Start of Material for the task

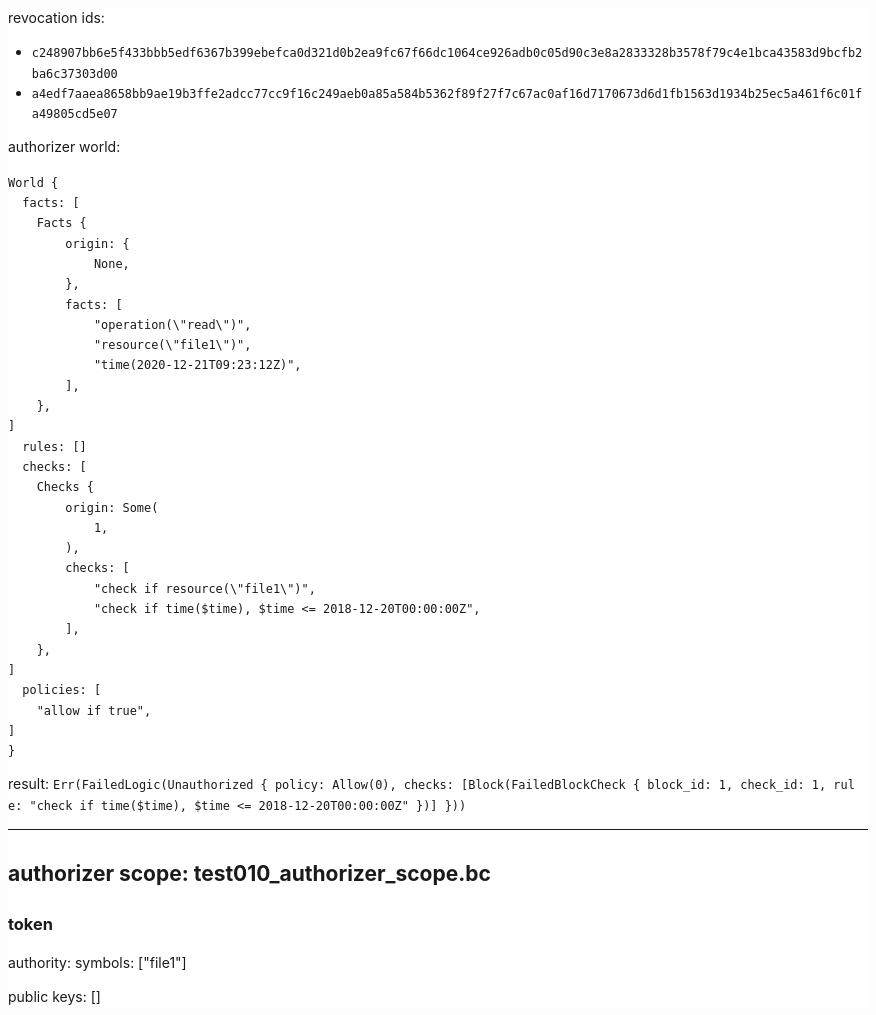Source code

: revocation ids:
- `c248907bb6e5f433bbb5edf6367b399ebefca0d321d0b2ea9fc67f66dc1064ce926adb0c05d90c3e8a2833328b3578f79c4e1bca43583d9bcfb2ba6c37303d00`
- `a4edf7aaea8658bb9ae19b3ffe2adcc77cc9f16c249aeb0a85a584b5362f89f27f7c67ac0af16d7170673d6d1fb1563d1934b25ec5a461f6c01fa49805cd5e07`

authorizer world:
```
World {
  facts: [
    Facts {
        origin: {
            None,
        },
        facts: [
            "operation(\"read\")",
            "resource(\"file1\")",
            "time(2020-12-21T09:23:12Z)",
        ],
    },
]
  rules: []
  checks: [
    Checks {
        origin: Some(
            1,
        ),
        checks: [
            "check if resource(\"file1\")",
            "check if time($time), $time <= 2018-12-20T00:00:00Z",
        ],
    },
]
  policies: [
    "allow if true",
]
}
```

result: `Err(FailedLogic(Unauthorized { policy: Allow(0), checks: [Block(FailedBlockCheck { block_id: 1, check_id: 1, rule: "check if time($time), $time <= 2018-12-20T00:00:00Z" })] }))`


------------------------------

## authorizer scope: test010_authorizer_scope.bc
### token

authority:
symbols: ["file1"]

public keys: []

End of Material for the task

• [Exercise]:
What is needed is each line from the records with the word "time" in it.

• [Expected answer]:
            "time(2020-12-21T09:23:12Z)",
            "check if time($time), $time <= 2018-12-20T00:00:00Z",
result: `Err(FailedLogic(Unauthorized { policy: Allow(0), checks: [Block(FailedBlockCheck { block_id: 1, check_id: 1, rule: "check if time($time), $time <= 2018-12-20T00:00:00Z" })] }))`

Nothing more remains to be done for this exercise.